Rodriguez explained that the trial, FLAX-PAD, was conducted in PAD patients because they happened to have a clinic for the disease in their center and, as around 75% of PAD patients have concomitant hypertension, "it was an easy population to study."

Subgroup analyses of only the PAD patients with hypertension showed a greater reduction in SBP, of about 15 mm Hg, in these patients than in the study population as a whole and a similar reduction in DBP, he noted.

"Flaxseed represents a particularly attractive strategy for controlling hypertension in economically disadvantaged communities and countries, and its BP-lowering effects compare favorably with those of antihypertensive drugs and lifestyle modifications, such as a low-salt diet and weight loss," he noted.

Flaxseed Is Antiatherogenic, Anti-Inflammatory, and Antiarrhythmic

Rodriguez said that he and his colleagues chose to study flaxseed because animal studies have shown it has antiatherogenic, anti-inflammatory, and antiarrhythmic effects and may reduce circulating cholesterol and trans-fatty acid levels.
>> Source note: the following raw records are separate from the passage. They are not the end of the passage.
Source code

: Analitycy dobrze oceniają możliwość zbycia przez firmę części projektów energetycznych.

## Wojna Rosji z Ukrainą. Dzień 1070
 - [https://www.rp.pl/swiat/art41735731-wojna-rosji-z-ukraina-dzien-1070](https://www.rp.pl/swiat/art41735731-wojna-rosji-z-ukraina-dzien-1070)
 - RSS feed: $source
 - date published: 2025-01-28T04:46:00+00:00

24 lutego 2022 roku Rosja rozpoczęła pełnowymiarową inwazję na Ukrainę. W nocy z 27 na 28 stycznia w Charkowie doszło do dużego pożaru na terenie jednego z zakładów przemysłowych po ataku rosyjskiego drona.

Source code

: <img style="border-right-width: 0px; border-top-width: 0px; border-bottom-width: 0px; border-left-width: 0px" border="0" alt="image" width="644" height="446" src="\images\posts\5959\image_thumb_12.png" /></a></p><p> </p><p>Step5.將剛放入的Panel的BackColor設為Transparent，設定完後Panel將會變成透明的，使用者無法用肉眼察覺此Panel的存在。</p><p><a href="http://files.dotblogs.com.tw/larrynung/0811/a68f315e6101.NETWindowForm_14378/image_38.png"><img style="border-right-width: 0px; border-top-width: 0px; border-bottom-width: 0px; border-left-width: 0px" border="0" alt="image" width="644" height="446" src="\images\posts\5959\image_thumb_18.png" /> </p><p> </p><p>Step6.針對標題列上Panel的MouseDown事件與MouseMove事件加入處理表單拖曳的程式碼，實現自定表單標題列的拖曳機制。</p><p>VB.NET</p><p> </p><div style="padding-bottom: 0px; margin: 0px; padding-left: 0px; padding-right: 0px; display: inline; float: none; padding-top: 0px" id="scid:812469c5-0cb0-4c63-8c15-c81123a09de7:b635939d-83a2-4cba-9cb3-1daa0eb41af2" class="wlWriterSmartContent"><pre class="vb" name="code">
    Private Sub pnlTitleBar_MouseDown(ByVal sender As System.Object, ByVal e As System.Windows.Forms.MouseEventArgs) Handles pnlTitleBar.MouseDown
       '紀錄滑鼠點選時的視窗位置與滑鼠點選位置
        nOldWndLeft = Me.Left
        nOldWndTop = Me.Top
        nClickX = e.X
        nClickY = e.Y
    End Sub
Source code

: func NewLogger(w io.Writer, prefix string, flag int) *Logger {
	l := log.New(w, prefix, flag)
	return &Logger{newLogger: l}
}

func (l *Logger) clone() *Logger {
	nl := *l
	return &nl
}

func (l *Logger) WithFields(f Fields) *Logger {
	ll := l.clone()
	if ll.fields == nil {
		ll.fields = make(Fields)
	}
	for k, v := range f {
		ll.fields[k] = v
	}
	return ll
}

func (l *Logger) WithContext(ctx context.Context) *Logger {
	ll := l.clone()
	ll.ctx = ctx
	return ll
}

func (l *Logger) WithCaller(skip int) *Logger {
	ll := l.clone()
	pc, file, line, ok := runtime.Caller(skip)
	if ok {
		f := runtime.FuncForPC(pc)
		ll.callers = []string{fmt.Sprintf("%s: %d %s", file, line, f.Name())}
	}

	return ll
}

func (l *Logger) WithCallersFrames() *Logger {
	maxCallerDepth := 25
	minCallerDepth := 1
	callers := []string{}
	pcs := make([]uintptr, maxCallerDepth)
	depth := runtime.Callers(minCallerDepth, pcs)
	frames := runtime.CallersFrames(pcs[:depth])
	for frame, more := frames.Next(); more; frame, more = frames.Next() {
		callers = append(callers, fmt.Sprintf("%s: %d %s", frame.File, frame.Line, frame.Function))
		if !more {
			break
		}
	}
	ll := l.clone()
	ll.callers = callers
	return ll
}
They randomized 110 patients with PAD and an ankle-brachial index (ABI) <0.9 to milled flaxseed (30 g/day) in the form of bagels, muffins, and buns (n=58) or placebo products (n=52), made from wheat with a similar flavor, for one year.

Baseline characteristics were similar between the two groups, with hypertension being highly prevalent--around three-quarters of the PAD patients had high blood pressure, and 80% were taking antihypertensive medications. BP measurements were based on an average of three readings taken in the sitting position with a mercury sphygmomanometer by a trained nurse.

Rodriguez reported six-month results. "We obtained an important decrease in SBP and DBP using flaxseed compared with placebo," he observed, noting that the reductions were statistically significant (p=0.04 for SBP and p=0.004 for DBP). SBP in the placebo group increased by ~3 mm Hg and DBP remained the same over the six-month period.

He added that the results out to one year are in the process of being analyzed and will be presented at a future date. This includes trying to figure out which particular constituents of flaxseed may be responsible for the antihypertensive effects, he noted. The flaxseed group exhibited a twofold increase in plasma alpha-linolenic acid and a 10-fold increase in enterolactone levels (p=0.003), but levels of these compounds did not change in the placebo group.

"Flaxseed has different components, including alpha-linolenic acid, enterolignans, and fiber, and all have been shown to decrease BP. We think we are seeing a synergistic effect of different compounds," he commented.

The authors reported no conflicts of interest.